When someone reads something like this today it sounds almost magical. It sounds like something from a book. A place with low crime, golf, fishing, beaches, and Olympic swimming pool, and a yacht club to use for meeting place. A place where one could buy a house at a modest price and live out your golden years on a modest retirement income. This truly was Cape Coral.
What has happened to it today? Could this be the same place? It doesn't seem to resemble it. The 2012 consensus indicates that we have a population of 161, 248. And this is after the housing bubble burst. In the late '50s and early '60s the fair city of Cape Coral was guided by a few people who had operated successful small businesses. Then came some people who said the city needed to be led by politicians. Politicians then said the city needed to grow. Now what comes with growth: more pollution, higher crime, more traffic, etc.? Isn't this just exactly what we were trying to escape when we retired and moved to Cape Coral?

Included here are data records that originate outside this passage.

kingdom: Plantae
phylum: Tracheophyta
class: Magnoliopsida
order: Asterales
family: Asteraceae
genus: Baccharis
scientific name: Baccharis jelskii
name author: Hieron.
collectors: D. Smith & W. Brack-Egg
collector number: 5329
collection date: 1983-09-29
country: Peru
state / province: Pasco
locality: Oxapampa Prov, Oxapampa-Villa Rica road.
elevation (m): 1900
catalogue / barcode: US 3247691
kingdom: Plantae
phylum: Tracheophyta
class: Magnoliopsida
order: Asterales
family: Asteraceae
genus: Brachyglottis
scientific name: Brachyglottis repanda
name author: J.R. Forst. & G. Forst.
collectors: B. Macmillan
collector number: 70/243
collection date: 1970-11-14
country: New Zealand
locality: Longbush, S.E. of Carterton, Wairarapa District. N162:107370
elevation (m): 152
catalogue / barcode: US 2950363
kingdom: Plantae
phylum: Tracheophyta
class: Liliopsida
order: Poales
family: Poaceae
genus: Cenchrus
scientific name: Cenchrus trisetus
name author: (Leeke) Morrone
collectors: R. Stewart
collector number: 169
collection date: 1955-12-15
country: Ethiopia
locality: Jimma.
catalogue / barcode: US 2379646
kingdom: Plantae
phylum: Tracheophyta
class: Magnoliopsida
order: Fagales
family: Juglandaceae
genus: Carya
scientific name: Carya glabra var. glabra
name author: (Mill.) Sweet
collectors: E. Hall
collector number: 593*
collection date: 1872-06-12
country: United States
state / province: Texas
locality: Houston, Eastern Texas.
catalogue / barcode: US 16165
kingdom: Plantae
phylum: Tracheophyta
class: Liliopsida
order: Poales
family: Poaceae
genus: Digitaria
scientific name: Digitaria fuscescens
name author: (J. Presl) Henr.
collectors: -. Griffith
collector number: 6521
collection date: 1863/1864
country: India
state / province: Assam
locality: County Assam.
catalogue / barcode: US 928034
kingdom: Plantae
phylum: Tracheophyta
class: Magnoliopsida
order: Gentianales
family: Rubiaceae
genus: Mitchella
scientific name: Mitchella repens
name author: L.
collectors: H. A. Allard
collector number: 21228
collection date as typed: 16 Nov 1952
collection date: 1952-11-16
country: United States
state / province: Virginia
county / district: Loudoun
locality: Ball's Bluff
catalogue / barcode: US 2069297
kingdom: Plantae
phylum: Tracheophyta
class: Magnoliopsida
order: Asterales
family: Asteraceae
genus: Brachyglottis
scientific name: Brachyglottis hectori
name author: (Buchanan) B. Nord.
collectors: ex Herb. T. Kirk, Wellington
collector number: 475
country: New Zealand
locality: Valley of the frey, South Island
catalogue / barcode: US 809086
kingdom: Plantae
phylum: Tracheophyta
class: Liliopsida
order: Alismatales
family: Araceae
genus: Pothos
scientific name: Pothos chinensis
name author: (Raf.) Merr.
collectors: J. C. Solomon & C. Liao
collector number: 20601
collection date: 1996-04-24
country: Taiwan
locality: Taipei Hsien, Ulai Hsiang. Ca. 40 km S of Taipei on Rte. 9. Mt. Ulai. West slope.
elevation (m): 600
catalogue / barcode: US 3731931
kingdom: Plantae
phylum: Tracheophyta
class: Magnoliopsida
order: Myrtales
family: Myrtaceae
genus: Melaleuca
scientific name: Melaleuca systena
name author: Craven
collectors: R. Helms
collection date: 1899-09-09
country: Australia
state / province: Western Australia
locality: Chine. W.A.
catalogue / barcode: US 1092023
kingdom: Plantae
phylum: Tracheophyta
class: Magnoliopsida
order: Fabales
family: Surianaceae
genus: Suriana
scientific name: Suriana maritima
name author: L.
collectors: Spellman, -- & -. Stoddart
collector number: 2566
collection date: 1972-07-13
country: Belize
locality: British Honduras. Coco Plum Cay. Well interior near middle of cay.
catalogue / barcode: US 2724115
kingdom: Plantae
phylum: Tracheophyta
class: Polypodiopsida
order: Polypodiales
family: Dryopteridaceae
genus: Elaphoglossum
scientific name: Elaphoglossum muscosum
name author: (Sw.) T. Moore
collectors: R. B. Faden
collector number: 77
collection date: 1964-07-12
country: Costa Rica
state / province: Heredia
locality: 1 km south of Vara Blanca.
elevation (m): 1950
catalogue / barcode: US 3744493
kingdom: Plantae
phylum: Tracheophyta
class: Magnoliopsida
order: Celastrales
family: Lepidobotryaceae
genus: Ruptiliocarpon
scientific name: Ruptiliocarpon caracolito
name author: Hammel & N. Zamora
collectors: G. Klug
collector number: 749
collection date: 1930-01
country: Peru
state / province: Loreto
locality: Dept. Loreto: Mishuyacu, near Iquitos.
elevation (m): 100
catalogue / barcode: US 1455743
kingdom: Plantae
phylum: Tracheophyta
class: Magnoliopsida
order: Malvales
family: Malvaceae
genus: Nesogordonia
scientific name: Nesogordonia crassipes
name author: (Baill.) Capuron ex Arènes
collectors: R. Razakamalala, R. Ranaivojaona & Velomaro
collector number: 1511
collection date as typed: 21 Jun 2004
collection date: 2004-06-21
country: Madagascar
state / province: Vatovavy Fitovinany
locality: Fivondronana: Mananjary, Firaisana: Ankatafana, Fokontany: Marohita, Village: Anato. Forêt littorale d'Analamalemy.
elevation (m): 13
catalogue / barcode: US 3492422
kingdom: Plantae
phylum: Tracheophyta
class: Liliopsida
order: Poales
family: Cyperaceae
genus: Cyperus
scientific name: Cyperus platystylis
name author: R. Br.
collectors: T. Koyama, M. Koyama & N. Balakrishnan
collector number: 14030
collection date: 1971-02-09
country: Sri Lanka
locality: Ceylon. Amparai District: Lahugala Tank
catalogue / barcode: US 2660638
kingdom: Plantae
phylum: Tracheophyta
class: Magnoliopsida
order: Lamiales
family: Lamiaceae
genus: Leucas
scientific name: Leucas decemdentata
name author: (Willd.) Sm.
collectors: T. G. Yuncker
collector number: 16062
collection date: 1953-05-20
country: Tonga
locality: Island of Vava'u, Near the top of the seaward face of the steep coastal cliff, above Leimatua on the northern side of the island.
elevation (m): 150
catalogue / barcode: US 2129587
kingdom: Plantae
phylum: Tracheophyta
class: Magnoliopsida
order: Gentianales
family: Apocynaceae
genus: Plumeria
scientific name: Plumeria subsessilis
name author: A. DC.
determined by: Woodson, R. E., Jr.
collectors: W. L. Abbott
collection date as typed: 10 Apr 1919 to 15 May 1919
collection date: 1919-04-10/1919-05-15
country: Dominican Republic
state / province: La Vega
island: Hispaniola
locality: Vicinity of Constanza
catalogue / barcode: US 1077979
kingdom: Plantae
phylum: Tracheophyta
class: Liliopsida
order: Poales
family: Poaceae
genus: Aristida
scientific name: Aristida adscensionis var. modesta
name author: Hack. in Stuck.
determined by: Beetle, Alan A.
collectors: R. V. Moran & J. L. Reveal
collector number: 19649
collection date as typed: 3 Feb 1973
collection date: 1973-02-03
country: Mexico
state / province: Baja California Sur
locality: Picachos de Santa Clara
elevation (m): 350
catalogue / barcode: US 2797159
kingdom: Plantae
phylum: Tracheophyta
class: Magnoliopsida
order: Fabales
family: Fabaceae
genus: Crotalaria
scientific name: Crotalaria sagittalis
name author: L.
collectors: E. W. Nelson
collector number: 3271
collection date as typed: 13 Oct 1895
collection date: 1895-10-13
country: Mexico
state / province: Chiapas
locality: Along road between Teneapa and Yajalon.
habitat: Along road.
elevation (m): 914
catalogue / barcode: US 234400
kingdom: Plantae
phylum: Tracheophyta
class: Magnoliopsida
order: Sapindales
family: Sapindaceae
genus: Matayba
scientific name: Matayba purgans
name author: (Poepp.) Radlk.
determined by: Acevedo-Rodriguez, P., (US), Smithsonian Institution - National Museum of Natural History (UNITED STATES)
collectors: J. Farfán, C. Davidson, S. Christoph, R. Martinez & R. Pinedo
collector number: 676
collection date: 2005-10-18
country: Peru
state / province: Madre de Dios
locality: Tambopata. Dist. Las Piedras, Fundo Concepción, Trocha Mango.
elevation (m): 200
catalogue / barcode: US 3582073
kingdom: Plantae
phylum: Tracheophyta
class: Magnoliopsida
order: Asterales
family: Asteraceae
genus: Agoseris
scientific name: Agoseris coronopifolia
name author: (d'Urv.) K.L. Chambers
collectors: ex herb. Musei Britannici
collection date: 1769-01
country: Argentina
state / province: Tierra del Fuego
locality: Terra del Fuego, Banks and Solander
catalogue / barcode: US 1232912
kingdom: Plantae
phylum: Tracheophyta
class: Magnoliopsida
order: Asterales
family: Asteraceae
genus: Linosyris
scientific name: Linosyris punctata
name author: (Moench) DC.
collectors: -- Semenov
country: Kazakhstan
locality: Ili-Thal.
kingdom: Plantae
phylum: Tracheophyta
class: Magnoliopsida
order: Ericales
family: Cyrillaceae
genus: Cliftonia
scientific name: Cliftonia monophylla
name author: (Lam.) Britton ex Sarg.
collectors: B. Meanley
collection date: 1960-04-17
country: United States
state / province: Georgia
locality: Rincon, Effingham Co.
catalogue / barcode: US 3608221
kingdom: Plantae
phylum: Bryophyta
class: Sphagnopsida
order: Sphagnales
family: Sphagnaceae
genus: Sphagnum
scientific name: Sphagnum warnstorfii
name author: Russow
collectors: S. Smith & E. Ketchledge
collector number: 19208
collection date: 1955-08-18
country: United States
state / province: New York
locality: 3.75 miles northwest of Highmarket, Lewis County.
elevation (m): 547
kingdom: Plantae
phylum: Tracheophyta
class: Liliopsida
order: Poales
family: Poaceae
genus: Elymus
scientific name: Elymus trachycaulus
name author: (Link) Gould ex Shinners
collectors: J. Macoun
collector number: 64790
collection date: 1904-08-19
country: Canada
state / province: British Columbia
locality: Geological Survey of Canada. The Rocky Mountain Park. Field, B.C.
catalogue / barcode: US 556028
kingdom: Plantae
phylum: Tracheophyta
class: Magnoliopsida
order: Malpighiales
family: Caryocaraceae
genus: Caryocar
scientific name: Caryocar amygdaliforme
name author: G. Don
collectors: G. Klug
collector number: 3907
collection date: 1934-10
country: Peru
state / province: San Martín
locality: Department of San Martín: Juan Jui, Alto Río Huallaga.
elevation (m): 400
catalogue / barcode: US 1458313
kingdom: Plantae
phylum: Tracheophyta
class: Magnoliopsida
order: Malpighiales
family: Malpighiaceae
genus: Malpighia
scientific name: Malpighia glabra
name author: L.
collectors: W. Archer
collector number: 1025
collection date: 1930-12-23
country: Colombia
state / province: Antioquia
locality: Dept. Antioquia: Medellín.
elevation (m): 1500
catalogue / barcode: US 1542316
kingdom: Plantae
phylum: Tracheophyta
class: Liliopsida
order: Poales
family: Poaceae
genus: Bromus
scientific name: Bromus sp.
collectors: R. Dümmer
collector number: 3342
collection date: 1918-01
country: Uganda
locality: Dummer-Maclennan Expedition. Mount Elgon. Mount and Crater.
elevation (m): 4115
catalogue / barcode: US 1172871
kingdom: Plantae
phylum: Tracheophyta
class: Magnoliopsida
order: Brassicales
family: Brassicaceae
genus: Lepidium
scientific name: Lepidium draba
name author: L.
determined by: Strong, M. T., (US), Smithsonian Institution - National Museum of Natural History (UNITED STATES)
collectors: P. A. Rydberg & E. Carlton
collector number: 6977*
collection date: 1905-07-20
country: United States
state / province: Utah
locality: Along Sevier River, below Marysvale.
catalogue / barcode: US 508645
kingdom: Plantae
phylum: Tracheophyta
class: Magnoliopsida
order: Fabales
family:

On August 5, 2013, the city of Cape Coral sent out a letter which began, printed in bold letters "This is not a bill." It then uses 3-1/2 legal size pages to explain to you the cost of things that you will be billed for in the near future! It uses language such as, mils, ad valorem, tier 1, tier 2, EBUs, section numbers of Florida statutes, and many other things that people will not understand unless they happen to be an accountant. Then they tell you there will be a public meeting on it so you can voice your opinion on the letter you didn't understand.